Corporate Accountability International Press Release, April 22, 2009, ATLANTA – This Earth Day, Coke is using its annual shareholders’ meeting to spin the corporation’s image green. However, the forum is a reminder of the gulf between Coke’s rhetoric and its action.
“In the last year, Coke split its time – opposing progress on sustainability on the one hand and advertising its social responsibility on the other,” said Gigi Kellett, national spokesperson for the Think Outside the Bottle campaign. “Well, that’s leaving a lot of people asking, ‘what is the real thing, really?’”
Kellett’s organization, Corporate Accountability International, delivered 6,000 comments calling on Coke to dispense with its high-priced PR and answer the popular demand that it label the source of its Dasani bottled water, provide better information on its quality, and stop threatening local control of water when operating bottling plants.
Corporate Accountability is highlighting the following Coke activities at the meeting:
Opposing improved water quality reporting. For the second year in a row, Coke executives challenged a shareholder resolution with the SEC on technical grounds that would have encouraged the corporation to provide more complete and timely information to consumers on the quality and testing of its Dasani bottled water and other Coke brands .
Opposing city efforts to support public water. When the U.S. Conference of Mayors proposed a resolution to cut city bottled water budgets to reduce waste and promote tap water, Coke and its trade group, the American Beverage Association, aggressively lobbied against the resolution.
Opposing bottled water source labeling. Coke continues to refuse to follow the lead of Pepsi’s Aquafina in labeling the source of Dasani. In 2007, Pepsi agreed to print “public water source” on Aquafina labels. Dasani also comes from the same source as tap.
Bottling despite drought. When a report funded by Coke suggested the corporation stop bottling in water parched areas in India, Coke’s India Division told a reporter the answer was, “not to stop bottling.” The pumps kept running, and this same pattern has born out even in Georgia, where city rationing during drought conditions didn’t preclude Coke from continuing to churn out its products, including bottled tap water, at full-tilt.
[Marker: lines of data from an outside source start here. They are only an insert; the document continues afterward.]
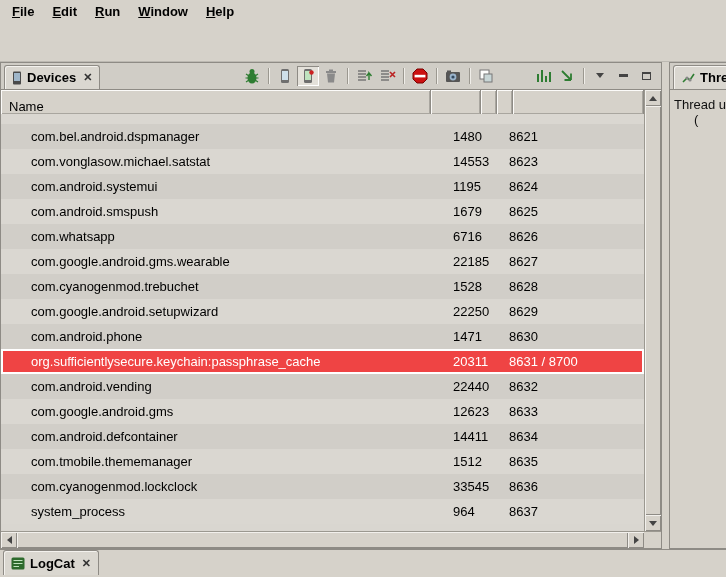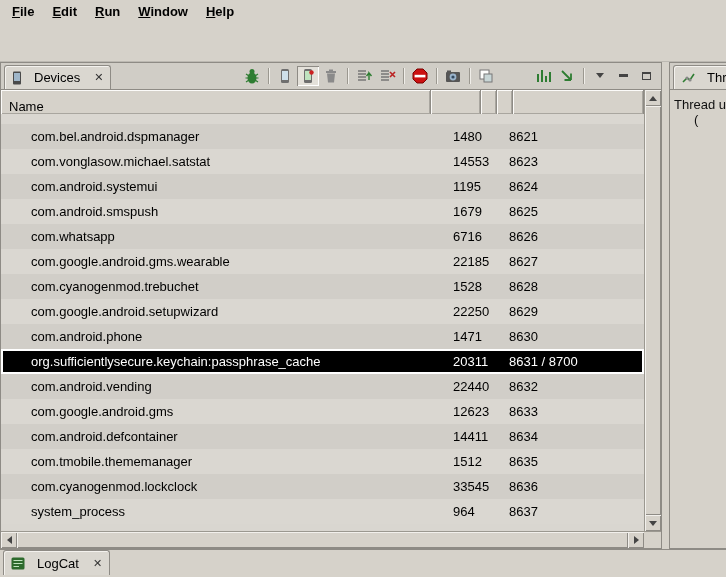"Devices" .tab { font-weight: normal -> bold; gap: 12px -> 5px }
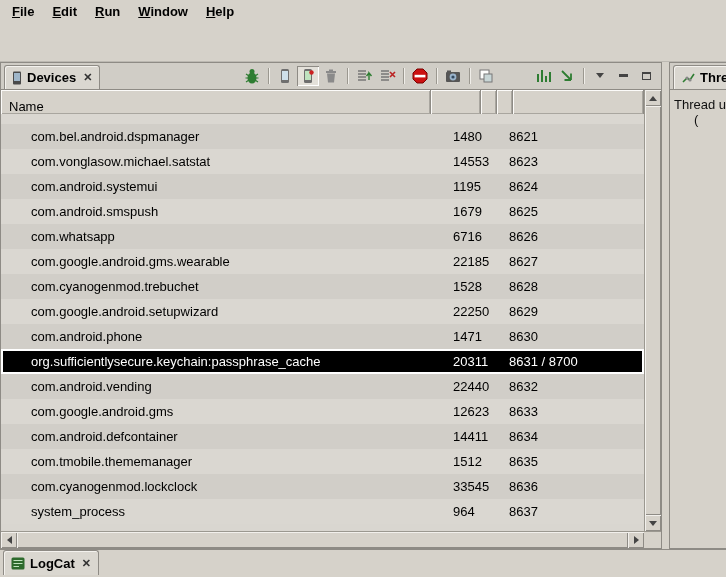"org.sufficientlysecure.keychain:passphra" .row.selected { background: #000000 -> #ef4444 }
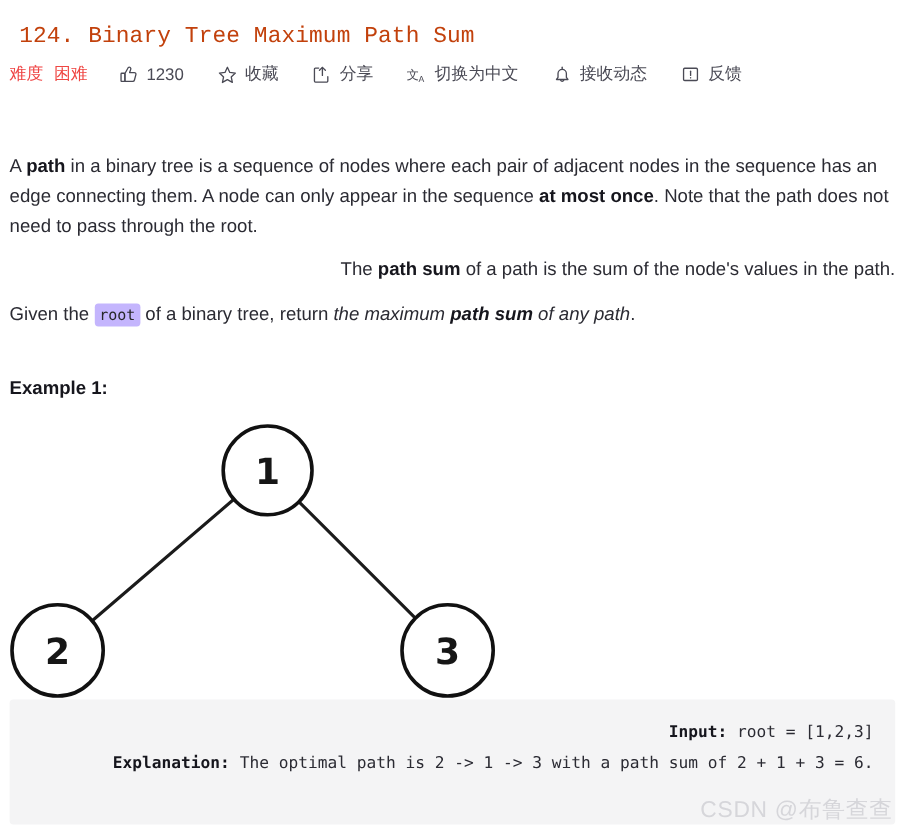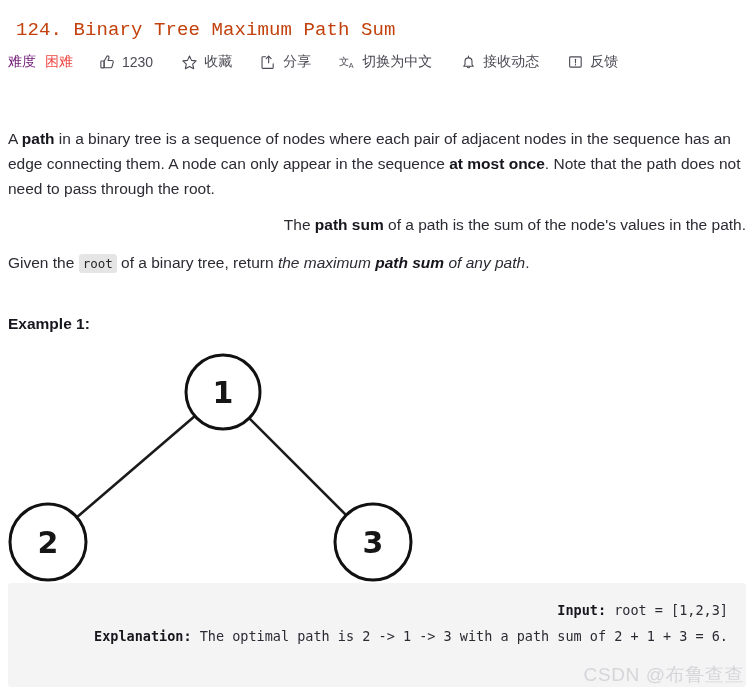"难度" .difficulty .lbl { color: #701a75 -> #ef4444 }
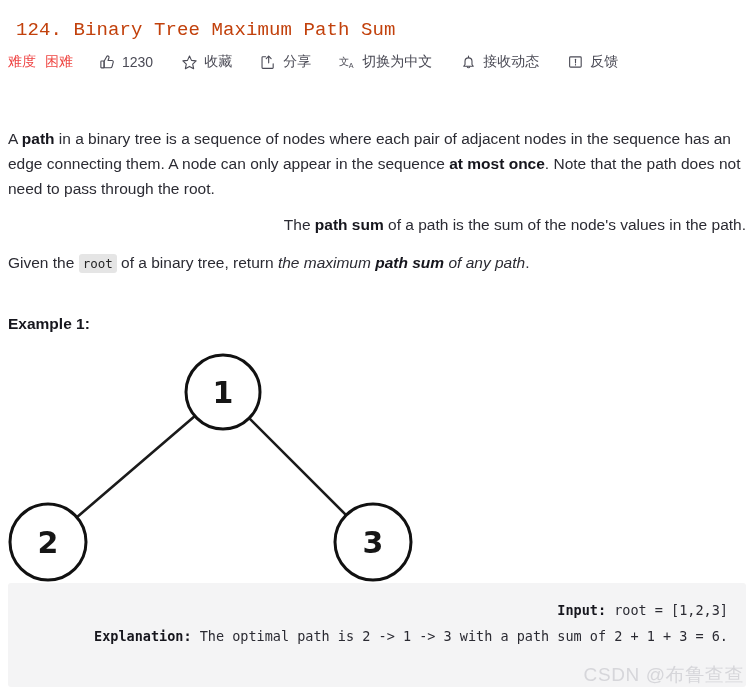"root" code.inline { background: #e5e5e5 -> #c4b5fd }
“Shareholders have a right to know that their company is continuing to cover up its damaging practices with glossy corporate social responsibility reports,” said Richard Girard from the Polaris Institute. “Claiming water neutrality and highlighting sustainable initiatives does not change the negative and very real impacts Coca-Cola has on communities around the world.”
Much of Coke’s green PR centers on a murky concept called “water neutrality” which may turn out to be yet another Madoffian ponzi scheme allowing Coke to rob Peter to pay Paul, as it were: running one community dry to hydrate another. And given Coke’s track record, the scheme has critics asking, “should we really be entrusting the distribution of water resources to private corporations?”
Coke has also sought praise for building a recycling plant to manage a small fraction of its waste stream, while at the same time opposing bottle recycling bills across the country. Each year, billions of pounds of plastic waste from Coke products wind up in landfills, incinerators, or as roadside litter.
“People don’t get kudos for picking up after themselves, nor should an enormously profitable global corporation – it’s just the right thing to do,” said Daniel Stockton, a student organizer at University of Georgia. “Since as young people we are inheriting what this corporation leaves behind, we’re just asking Coke to do ‘the real thing’ and respond directly to our concerns and stop deflecting.”